The Permissions component was used in this example because it's a feature generally available only to true site administrators. If you want to open up the link to others, pick a component or instance that's specifically available to all those who you need to single out.

Xanthia themes handle PHP in a more modular way, through code plug-ins. The process can be a bit more complicated than direct coding, but plug-ins have the advantage of being reusable, even across multiple themes.

Look at the files in the Xanthia plug-ins folder:

 /modules/Xanthia/plugins/ 

To create a new plug-in, copy one of those files for use as a template. Complete versions of the plug-ins needed to render Administration Menu links and access to account controls are available with the book materials.
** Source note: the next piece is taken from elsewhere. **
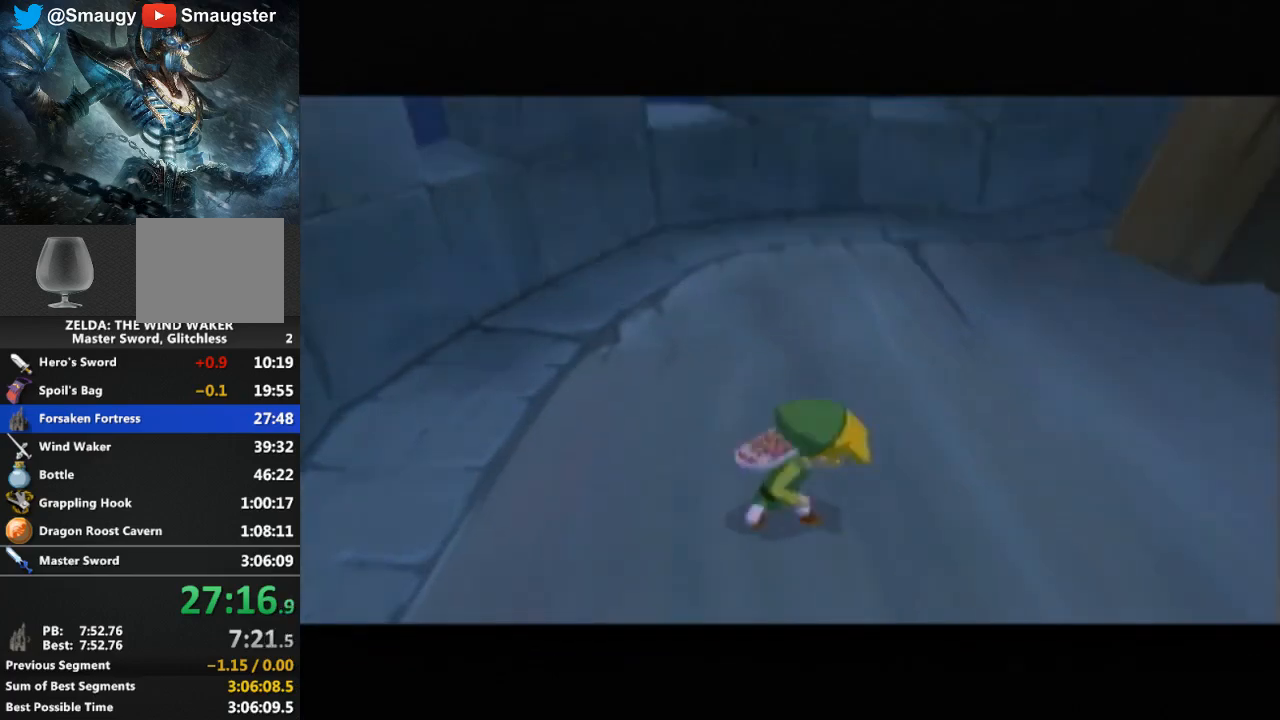
{"buttons": [], "left_stick": "center", "right_stick": "center", "events": [[33, "B", "up"], [200, "B", "down"], [233, "B", "up"], [300, "B", "down"], [333, "B", "up"], [400, "B", "down"], [500, "B", "up"]]}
Rename a file copy to this:

 function.administrationlink.php. 

Open this file in your editor. Scroll past the comments to the code at the bottom of the file. The first code line begins with function smarty_function_. Replace all of the function code with the following:

 function smarty_function_administrationlink($params, &$smarty) {     extract($params);     unset($params);     if (pnSecAuthAction(0, "Permissions::", "::", ACCESS_ADMIN)) {         return "<a href=\"admin.php\">Administration</a>";     }     else {         return "";     } } 

This plug-in is called within a Xanthia template using the tag <!--[administrationlink]-->. Taking the Xanthia theme you edited in Chapter 10, "Themes," open the master.htm file in the templates folder of the theme. A simple inclusion of the tag is accomplished like this:

 <body style="background-color:<!--[$bgcolor]-->;"> <div  style="background-color:<!--[$color6]-->;"><!--[$ZUPPERTOP]--><!-- [datetime]-->&nbsp;&nbsp;<!--[administrationlink]--></div> <div style="background-color:<!--[$color5]-->; padding:0.1em; width:100%;"> 

The effect can also be seen in Figure 16.5.
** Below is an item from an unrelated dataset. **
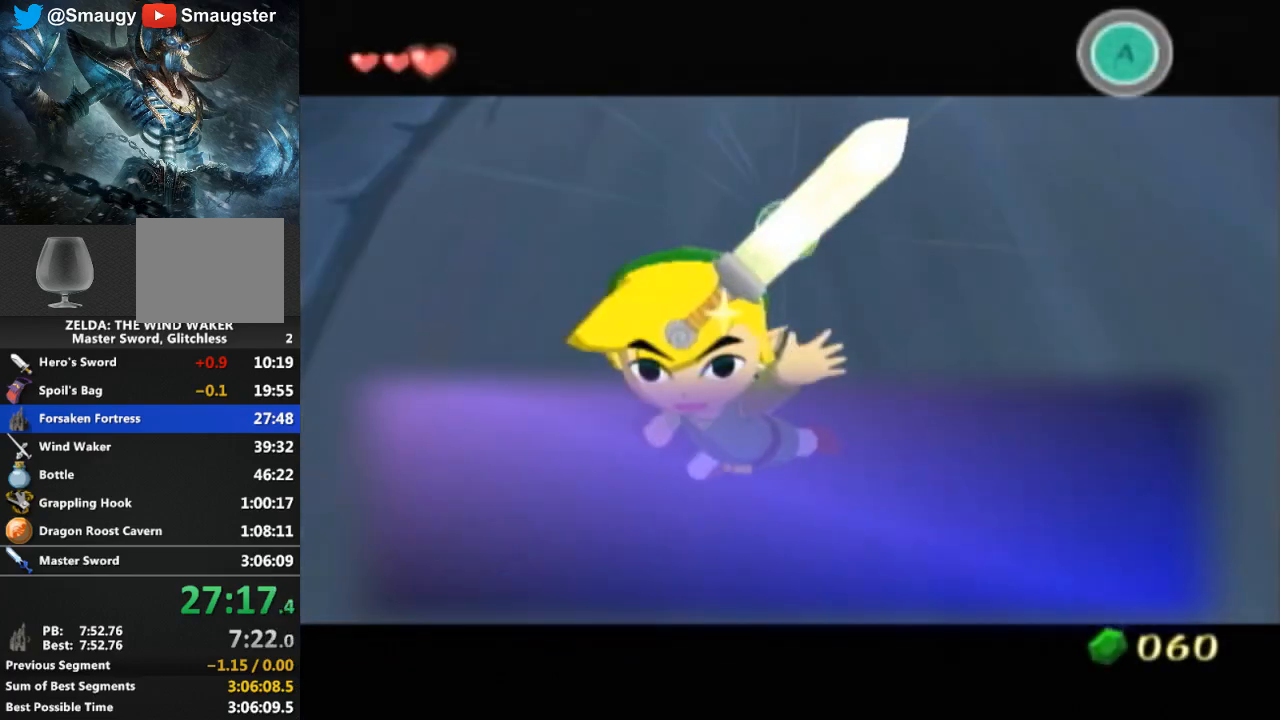
{"buttons": [], "left_stick": "center", "right_stick": "center", "events": [[67, "B", "down"], [100, "B", "up"], [167, "B", "down"], [200, "B", "up"], [267, "B", "down"], [300, "B", "up"], [367, "B", "down"], [400, "B", "up"]]}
Another useful variation of this plug-in can be created using the pnUserLoggedIn() function. Create another plug-in template and rename it:

 function.loginlogout.php. 

Populate the new file with this code:

 function smarty_function_loginlogout($params, &$smarty) {     extract($params);     unset($params);     if (pnUserLoggedIn()) {     return "/user.php?module=NS-User&op=logout";     }     else {          return "/user.php?op=loginscreen&module=NS-User";     } } 

This function toggles the display of the Login and Logout links. You also could very easily add a link for My Account to the logged-in path.

Now that you've created these plug-ins, as long as they are in the global Xanthia plug-ins folder, they are available to all themes you have installed.